Premesso che la sola tripletta conclusiva, composta da Brothers in Arms, So far Away e Going Home (quest'ultima la mia canzone di sempre), valeva da sola il prezzo del biglietto, tutto il resto “è grasso che cola”. La scaletta conteneva in tutto 18 pezzi, molti dei quali riarrangiati e tra cui spiccavano Sailing to Philadelphia, Cannibals, What it is, True Love Will Never Fade, Why Aye Man, Romeo and Juliet (quasi dovuta....Verona non è poi così lontana), Sultans of Swing e Telegraph Road, quest’ultima suonata ai livelli magistrali di Alchemy, che non è certo poco.
Di sicuro, un occhio di riguardo alla qualità a scapito della quantità: ma la mancanza di “classici” quali Money for Nothing e Walk of life è, a mio avviso, quasi passata in secondo piano.
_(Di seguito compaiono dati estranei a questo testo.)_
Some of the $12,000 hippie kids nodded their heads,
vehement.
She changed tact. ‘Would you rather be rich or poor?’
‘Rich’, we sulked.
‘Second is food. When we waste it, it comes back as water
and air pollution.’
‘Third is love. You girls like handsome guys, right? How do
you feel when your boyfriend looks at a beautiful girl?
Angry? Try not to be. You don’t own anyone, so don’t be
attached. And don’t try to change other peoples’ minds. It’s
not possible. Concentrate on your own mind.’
Gli estetismi di tutta la band, tra cui spiccavano due veterani dei bei tempi che furono (il batterista Danny Cummings e il poliedrico Guy Fletcher) hanno fatto da solida base per le sonorità di Knopfler, capace di regalare come al solito un sound preciso e pulito. Ha cominciato alle 21 spaccate, tradendo l'impazienza di un ragazzino e regalando quasi 2 ore non-stop di poesia.
Impressionanti le performance al violino di John McCusker, un mostro più che un musicista.
Due le chicche degne di nota: prima dell’inizio del concerto, la fender biancorossa faceva bella mostra sul palco, illuminata da una luce quasi eterea: la serata cominciava sotto i migliori auspici. Infatti, verso la fine del concerto, il supporto circolare delle luci si solleva e si inclina, passando da orizzontale a verticale (un pò in stile Pink Floyd a dire il vero) e rivelando il motivo centrale della metallica e sempiterna National Style O, la scenografia perfetta su cui proiettare colorati giochi di luce, mentre Mark Knopfler si divertiva ad abbagliare il pubblico utilizzando la chitarra come uno specchio.